• _Task item_:
Write out a word-for-word repetition of the lines that come before the line containing "The process flow" in the listing below, along with that line itself, omitting pictures.

• _Input data_:

--------

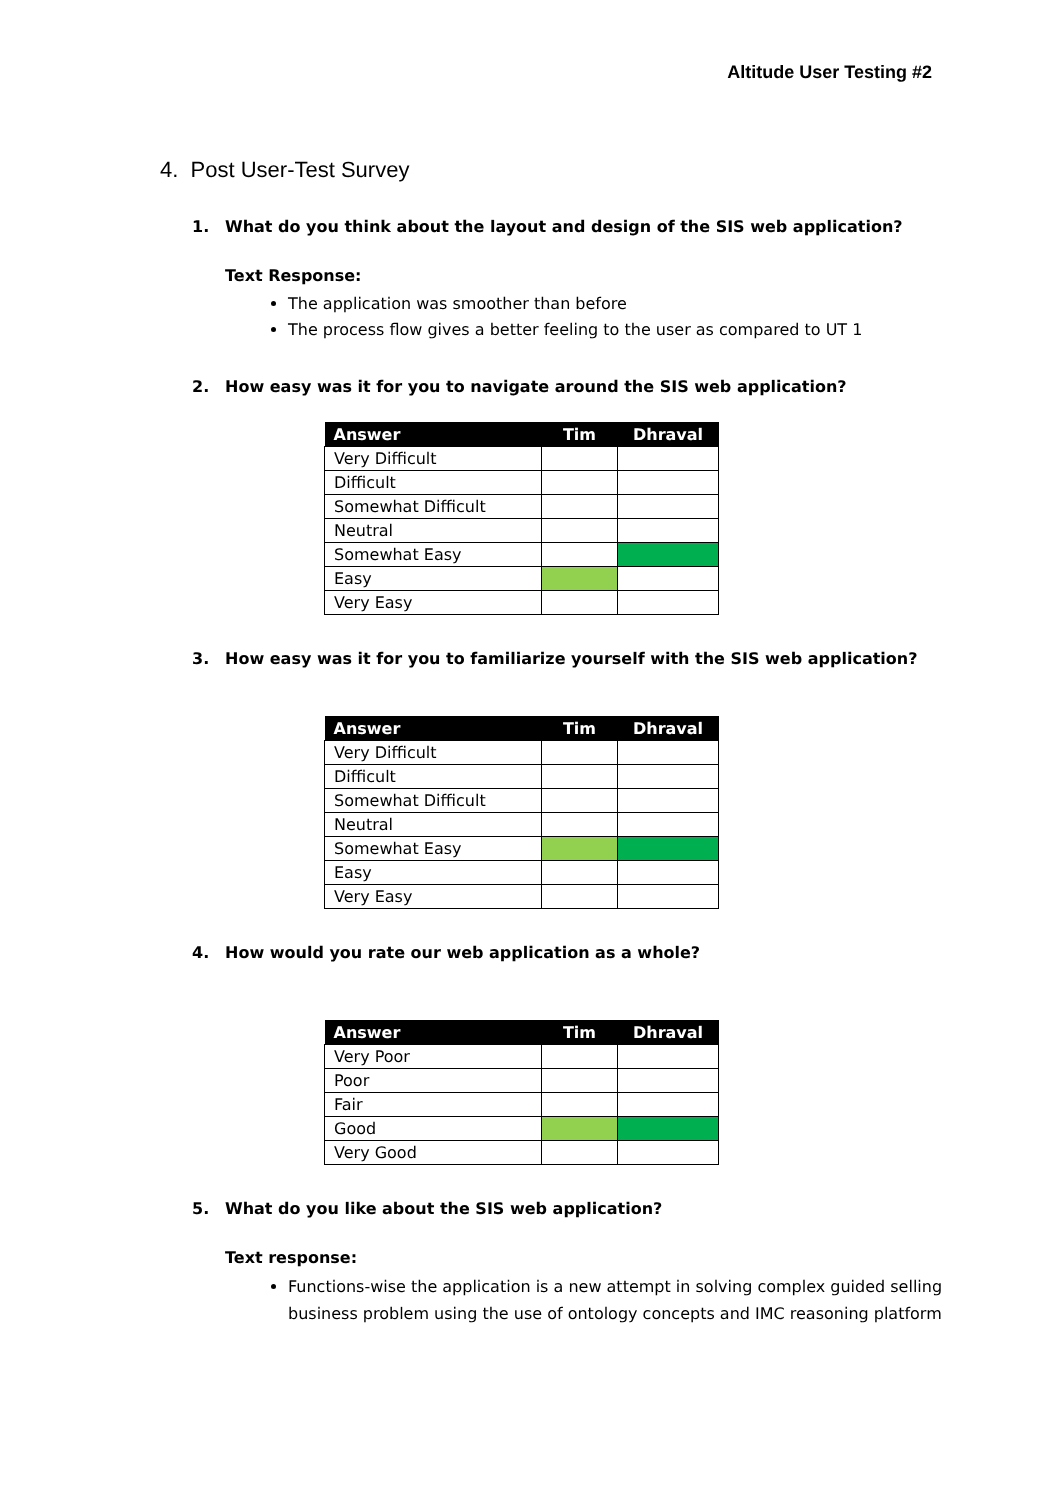Altitude User Testing #2
4. Post User-Test Survey
1. What do you think about the layout and design of the SIS web application?
Text Response:
The application was smoother than before
The process flow gives a better feeling to the user as compared to UT 1
2. How easy was it for you to navigate around the SIS web application?
| Answer | Tim | Dhraval |
| --- | --- | --- |
| Very Difficult | | |
| Difficult | | |
| Somewhat Difficult | | |
| Neutral | | |
| Somewhat Easy | | |
| Easy | | |
| Very Easy | | |
3. How easy was it for you to familiarize yourself with the SIS web application?
| Answer | Tim | Dhraval |
| --- | --- | --- |
| Very Difficult | | |
| Difficult | | |
| Somewhat Difficult | | |
| Neutral | | |
| Somewhat Easy | | |
| Easy | | |
| Very Easy | | |
4. How would you rate our web application as a whole?
| Answer | Tim | Dhraval |
| --- | --- | --- |
| Very Poor | | |
| Poor | | |
| Fair | | |
| Good | | |
| Very Good | | |
5. What do you like about the SIS web application?
Text response:
Functions-wise the application is a new attempt in solving complex guided selling business problem using the use of ontology concepts and IMC reasoning platform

--------

• _Your response_:
Altitude User Testing #2
4. Post User-Test Survey
1. What do you think about the layout and design of the SIS web application?
Text Response:
The application was smoother than before
The process flow gives a better feeling to the user as compared to UT 1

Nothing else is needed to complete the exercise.